While routinely checking my twitter feed in the morning, I ran across a nice blog post, Where are All the Connected Female Educators
, written by Pernille Ripp
. She poses a lot of questions. It made me think, What took me so long to get connected? Why am I not more connected? I agree, we need more women out there keynoting conferences, publishing books, and contributing to an audience that is mostly female. I also wonder, if there are any men or women in my current situation. Do the majority of connected women out there have young children? How do they do it?
This is my own personal response. I am not speaking for anyone else. Being a connected educator is a struggle for me. Being a connected educator is also very important to me. I have found that twitter is one of the best places for my own professional learning to take place. I have found passionate educators, great podcasts, resources, and blogs while on twitter. I have been learning so much from other experiences. I love it!
What Took Me so Long?
I learned about being a connected educator 5 years ago. Around that time I was new to motherhood, my husband was deployed, but I still wanted to learn. I struggled with raising my baby, keeping up with school paperwork, creating innovative lessons for my 4th graders, hanging out with my real friends, sleeping, the list could really go on and on. I still created an account to begin connecting with educators on a social network called Plurk and through Facebook.
A few years later, baby number two came into the picture. At that point FB was my place to share educational resources and baby photos. I only contributed here and there, because the moment I picked them up from daycare, it was my time to catch up. I hadn't seen them all day. I missed many firsts, conversation, and I wanted to play with them.
Now, I budget the time to connect. What works for me is waking up at 4:45. It seems like the best time for me to find time to myself.
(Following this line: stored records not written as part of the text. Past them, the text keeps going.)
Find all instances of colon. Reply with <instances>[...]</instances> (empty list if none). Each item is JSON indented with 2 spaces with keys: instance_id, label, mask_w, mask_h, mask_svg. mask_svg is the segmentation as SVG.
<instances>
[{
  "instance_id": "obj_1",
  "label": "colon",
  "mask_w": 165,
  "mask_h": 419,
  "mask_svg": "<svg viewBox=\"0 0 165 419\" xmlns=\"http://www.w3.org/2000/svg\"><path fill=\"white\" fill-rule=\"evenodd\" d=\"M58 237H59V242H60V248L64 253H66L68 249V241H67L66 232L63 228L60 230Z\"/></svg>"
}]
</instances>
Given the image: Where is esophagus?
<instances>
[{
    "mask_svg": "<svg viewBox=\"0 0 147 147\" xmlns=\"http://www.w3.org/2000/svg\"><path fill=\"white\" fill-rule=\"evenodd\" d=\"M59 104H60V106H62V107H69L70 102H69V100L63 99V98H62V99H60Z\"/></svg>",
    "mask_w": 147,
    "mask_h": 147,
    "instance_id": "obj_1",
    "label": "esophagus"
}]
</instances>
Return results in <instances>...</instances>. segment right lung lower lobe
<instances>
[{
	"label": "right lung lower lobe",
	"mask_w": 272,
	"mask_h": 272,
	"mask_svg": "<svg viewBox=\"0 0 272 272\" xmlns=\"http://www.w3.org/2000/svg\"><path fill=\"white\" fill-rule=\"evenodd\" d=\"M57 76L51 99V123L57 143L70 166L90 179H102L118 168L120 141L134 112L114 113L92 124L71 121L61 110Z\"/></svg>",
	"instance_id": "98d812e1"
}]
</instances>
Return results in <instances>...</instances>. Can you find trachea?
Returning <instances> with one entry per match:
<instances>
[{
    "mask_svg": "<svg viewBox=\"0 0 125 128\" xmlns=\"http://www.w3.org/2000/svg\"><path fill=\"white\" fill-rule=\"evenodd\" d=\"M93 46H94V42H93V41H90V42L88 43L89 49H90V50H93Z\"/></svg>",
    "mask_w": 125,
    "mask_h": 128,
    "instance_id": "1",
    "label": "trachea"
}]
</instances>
I drink my coffee, read blogs, check out twitter, read a book, or write a blog post of my own. It's what works for me at this present time. Once I'm home and Mom, there are small opportunities to connect.
Most times, if I want to participate in a chat, I have to occupy my 3 and 6 yo for an hour. That usually means start a movie for them. I really do miss out on a lot of twitter chats.
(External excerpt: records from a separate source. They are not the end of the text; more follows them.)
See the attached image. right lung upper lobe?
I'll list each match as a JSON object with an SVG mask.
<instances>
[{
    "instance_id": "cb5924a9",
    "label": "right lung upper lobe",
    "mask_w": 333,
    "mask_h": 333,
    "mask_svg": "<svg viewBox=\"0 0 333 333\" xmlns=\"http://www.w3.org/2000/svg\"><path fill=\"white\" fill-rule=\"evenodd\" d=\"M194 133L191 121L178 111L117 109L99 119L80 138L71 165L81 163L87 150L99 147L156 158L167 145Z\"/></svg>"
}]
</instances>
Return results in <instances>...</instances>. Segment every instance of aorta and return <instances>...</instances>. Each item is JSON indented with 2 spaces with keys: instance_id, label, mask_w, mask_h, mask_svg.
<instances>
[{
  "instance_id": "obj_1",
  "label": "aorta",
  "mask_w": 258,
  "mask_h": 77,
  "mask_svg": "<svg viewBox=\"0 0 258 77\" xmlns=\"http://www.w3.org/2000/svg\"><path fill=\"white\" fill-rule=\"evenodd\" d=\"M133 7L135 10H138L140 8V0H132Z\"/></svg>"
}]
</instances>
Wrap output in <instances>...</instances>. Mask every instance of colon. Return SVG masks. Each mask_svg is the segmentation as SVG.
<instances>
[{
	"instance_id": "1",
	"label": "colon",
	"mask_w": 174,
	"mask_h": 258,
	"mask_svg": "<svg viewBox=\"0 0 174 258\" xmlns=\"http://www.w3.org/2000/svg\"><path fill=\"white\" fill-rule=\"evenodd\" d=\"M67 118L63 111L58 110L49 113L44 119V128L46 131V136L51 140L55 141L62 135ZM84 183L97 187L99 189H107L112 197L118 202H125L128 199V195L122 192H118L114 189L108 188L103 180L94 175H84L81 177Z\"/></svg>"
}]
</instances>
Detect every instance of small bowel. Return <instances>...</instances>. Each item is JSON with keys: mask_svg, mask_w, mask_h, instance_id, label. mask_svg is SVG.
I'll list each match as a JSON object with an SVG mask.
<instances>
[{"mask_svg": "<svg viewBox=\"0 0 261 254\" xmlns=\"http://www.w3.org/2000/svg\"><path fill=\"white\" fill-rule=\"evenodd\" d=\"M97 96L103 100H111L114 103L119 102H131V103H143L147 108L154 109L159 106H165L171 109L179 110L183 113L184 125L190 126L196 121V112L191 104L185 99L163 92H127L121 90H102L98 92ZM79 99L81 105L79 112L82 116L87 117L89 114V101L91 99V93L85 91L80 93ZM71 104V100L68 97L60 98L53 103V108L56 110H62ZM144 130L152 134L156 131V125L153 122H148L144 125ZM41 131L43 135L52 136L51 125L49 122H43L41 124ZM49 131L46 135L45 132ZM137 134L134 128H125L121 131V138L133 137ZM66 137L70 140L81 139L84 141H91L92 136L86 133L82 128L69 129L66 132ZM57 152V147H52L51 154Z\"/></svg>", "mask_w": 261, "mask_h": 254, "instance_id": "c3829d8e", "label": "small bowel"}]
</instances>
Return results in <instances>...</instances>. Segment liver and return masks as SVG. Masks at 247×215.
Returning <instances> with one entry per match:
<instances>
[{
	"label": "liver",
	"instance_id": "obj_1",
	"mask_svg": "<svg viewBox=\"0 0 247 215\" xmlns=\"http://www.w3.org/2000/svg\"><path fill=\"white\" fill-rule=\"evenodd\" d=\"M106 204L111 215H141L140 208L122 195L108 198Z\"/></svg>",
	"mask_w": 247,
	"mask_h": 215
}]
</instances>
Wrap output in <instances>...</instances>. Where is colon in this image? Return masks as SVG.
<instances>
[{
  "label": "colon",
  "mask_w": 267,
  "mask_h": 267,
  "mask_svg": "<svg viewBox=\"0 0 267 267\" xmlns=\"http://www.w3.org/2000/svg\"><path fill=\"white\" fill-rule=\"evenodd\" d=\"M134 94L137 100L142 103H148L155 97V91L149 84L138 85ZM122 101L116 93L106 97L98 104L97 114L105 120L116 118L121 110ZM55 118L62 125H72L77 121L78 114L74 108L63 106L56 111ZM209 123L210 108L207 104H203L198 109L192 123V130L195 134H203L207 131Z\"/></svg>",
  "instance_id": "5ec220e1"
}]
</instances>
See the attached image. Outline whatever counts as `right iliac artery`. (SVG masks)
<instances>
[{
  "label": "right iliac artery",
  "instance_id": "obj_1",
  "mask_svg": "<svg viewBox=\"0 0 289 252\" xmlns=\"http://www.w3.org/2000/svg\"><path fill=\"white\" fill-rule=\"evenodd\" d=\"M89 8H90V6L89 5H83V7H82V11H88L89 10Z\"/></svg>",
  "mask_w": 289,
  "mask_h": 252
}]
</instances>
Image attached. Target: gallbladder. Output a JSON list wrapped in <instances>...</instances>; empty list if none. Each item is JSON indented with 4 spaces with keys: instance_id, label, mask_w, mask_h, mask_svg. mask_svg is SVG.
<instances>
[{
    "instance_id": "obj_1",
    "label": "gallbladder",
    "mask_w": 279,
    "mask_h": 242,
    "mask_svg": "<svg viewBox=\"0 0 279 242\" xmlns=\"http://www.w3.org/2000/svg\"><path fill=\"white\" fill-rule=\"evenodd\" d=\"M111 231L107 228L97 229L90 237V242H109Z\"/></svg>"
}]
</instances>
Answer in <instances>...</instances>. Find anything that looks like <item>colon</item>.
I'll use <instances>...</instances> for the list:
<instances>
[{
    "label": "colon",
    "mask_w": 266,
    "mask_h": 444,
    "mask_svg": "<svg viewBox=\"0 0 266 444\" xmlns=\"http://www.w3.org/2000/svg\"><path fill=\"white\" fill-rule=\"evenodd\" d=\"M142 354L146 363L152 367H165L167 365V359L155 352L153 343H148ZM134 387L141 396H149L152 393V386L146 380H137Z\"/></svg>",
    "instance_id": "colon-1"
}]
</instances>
I am human. Sometimes, I do stop in to interact at night (on my smartphone). I am trying to limit that a little more, because there is nothing like the dagger of hearing your 3yo say, "Mom, put your phone down and play cars with me. Do you want to play with me?" Mid tweet, I set my phone down. He'll only be 3 for a short while and I don't want to miss it.
I am trying to present at more conferences. The struggle is feeling like I am burdening someone by asking for help. My husband has a very crazy work schedule it doesn't leave much time for me to be spontaneous. When he is home, he is one of my biggest supporters. I have found that my family also supports my ambition to learn and my dream to excel in my career. That doesn't change the guilt I feel when I have to leave my children behind because I want to travel to a conference.
I want to be more connected, but I also want to be a great Mom and Wife. Right now, it's educating my husband about why I'm on-line when he is home. In a relationship, I feel it's healthy to explain what a twitter chat is. Then it's knowing when to put the technology down because my family would like to interact with me too.
I Won't Give Up
I have begun challenging myself to step out and be more connected. I do dream of being a Keynote at a conference. I do dream of publishing a book one day. I do dream of creating apps that will help my educator friends. I do dream of going places. For now, most of that happens at 4:45 in the morning. That's how much I want to be connected. All in time.